The most common cause of C. difficile is antibiotic usage. Antibiotics to treat an infection end up killing not just the "bad" bacteria in your gut but some "good" bacteria as well—beneficial bacteria that help protect against infection.
As a result, harmful bacteria like C. difficile have a chance to proliferate, causing illness, which, if left untreated, may become life-threatening.
Other risk factors that can cause a C. difficile infection include:
- Not washing your hands after coming into contact with infected surfaces
- Inflammatory bowel disease
- Weakened immune system
- Longterm patients in hospitals or nursing homes
- Age—the risk of getting C. difficile increases after 50
What are the Symptoms of Clostridium Difficile Infection?

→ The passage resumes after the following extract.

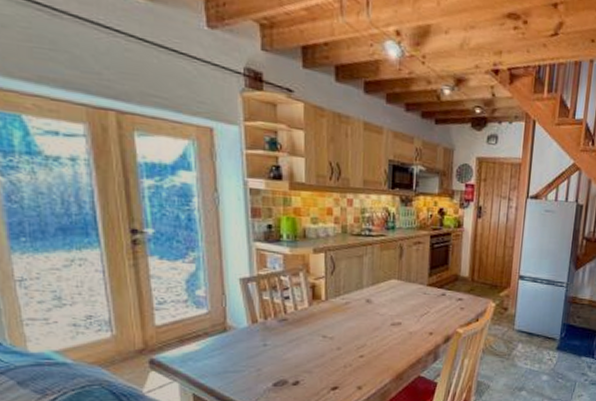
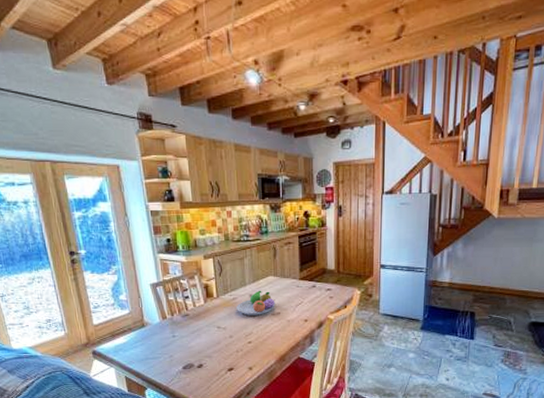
fruit bowl: none [349,295,397,325] -> present [236,290,275,316]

Symptoms of C. difficile can range in severity from mild to severe. Common symptoms include:
- Watery diarrhea multiple times a day for several days
- Abdominal pain and tenderness
More severe C. difficile infections can also experience the following symptoms
- Blood or pus in the stool
- Diarrhea more than ten times a day
- Weight loss
- Appetite loss
- Rapid heart rate
Treatment for Clostridium Difficile Infection is Safe When Performed by a Board-Certified Gastroenterologist
Treatment for C. difficile depends on the severity of your symptoms. Common treatments include:
- Fecal microbiota transplant (FMT)
Your gastroenterologist may recommend re-populating your intestines with beneficial strains of bacteria, especially if you have recurring C. difficile infections.
- Antibiotics that specifically target C. difficile
This includes antibiotics such as fidaxomicin, metronidazole, and vancomycin.